§ 課題
消費者契約の取消しに関する抜粋のうち、「問題事例 一人暮らしの高齢者」を含む語句から始めて「kmであった。こんな契約は取り消したい。」まで書いたところで止め、その範囲を一字一句変えずに書き写しなさい。
___ 文書抜粋 ___
問題事例 一人暮らしの高齢者が認知症であることにつけ込んで、不必要な着物、宝石、健康食品等を次々と購入させた。これらの契約を取り消したい。

【重要ポイント・その2】 「ネットでの虚偽勧誘を取り消す!」

<重要論点②> 「勧誘」要件の拡張

問題事例 中古車を購入しようと思い、インターネット広告で気に入った車を選び、店舗に赴き購入した。ネット広告では走行距離4万kmと表示されていたが実際の走行距離は12万kmであった。こんな契約は取り消したい。

【重要ポイント・その3】 「動機に関する虚偽勧誘を取り消す!」

<重要論点③> 「重要事項」の拡張

問題事例 「電話回線がアナログからデジタルに変わります。今までの電話が使えなくなります。この機械を取り付けるとこれまでの電話を使うことができます。」と言われ、そのように誤認して通信機器のリース契約をした。こんな契約は取り消したい。

【重要ポイント・その4】 「取消しができる期間を伸ばす!」
___ データ内容 ___
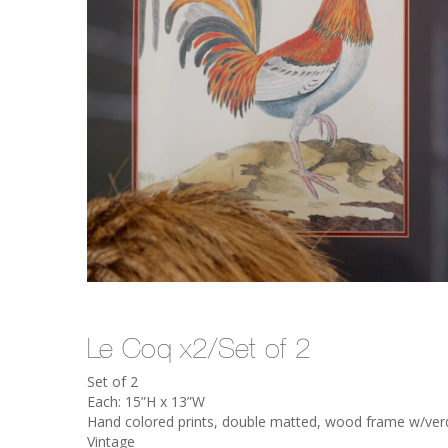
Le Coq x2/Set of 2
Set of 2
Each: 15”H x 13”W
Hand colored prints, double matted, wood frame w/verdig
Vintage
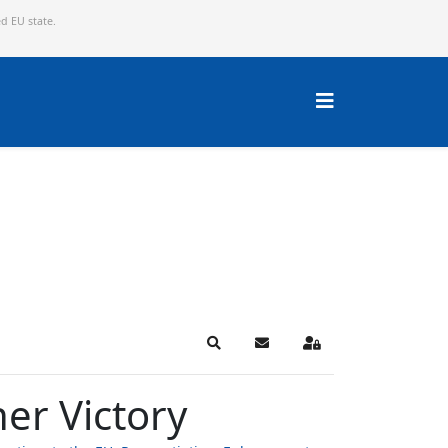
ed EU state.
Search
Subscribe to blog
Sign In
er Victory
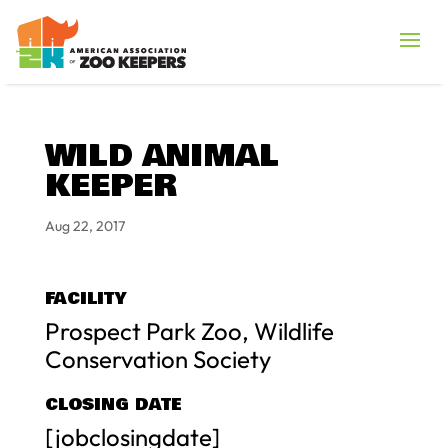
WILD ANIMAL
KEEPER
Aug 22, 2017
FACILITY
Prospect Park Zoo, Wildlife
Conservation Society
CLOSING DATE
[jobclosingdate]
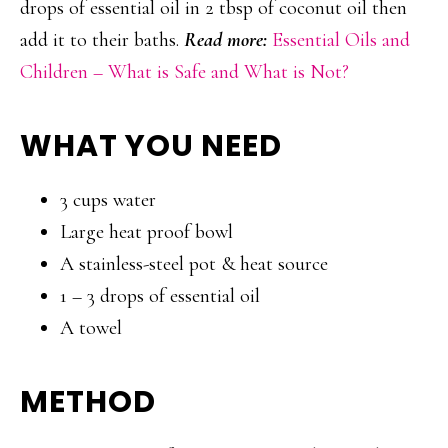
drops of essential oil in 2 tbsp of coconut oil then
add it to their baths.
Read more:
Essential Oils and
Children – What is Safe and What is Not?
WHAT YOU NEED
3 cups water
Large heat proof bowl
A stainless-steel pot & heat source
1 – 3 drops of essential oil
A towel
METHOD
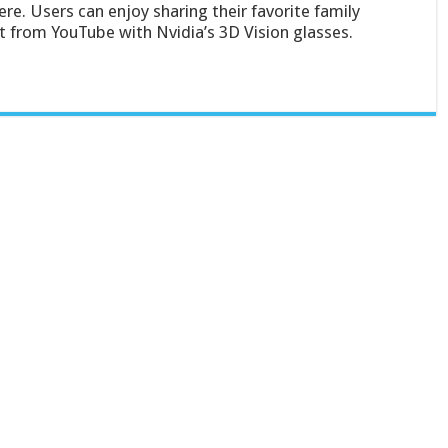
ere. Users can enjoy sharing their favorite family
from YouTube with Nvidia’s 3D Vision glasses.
___
___ データ内容 ___
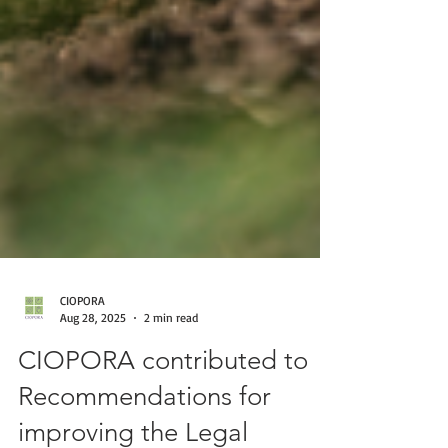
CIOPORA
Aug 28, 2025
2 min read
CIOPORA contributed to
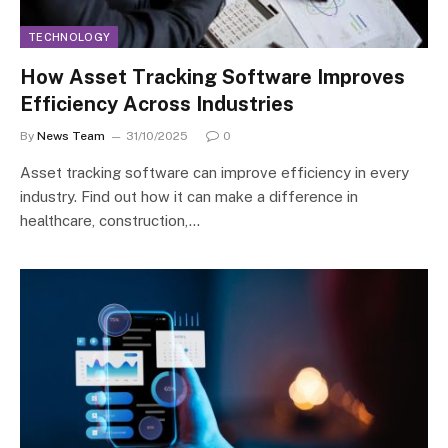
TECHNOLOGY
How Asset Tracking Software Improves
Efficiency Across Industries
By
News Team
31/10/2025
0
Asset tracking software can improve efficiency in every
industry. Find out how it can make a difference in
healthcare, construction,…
___
§ 解答
問題事例 一人暮らしの高齢者が認知症であることにつけ込んで、不必要な着物、宝石、健康食品等を次々と購入させた。これらの契約を取り消したい。

【重要ポイント・その2】 「ネットでの虚偽勧誘を取り消す!」

<重要論点②> 「勧誘」要件の拡張

問題事例 中古車を購入しようと思い、インターネット広告で気に入った車を選び、店舗に赴き購入した。ネット広告では走行距離4万kmと表示されていたが実際の走行距離は12万kmであった。こんな契約は取り消したい。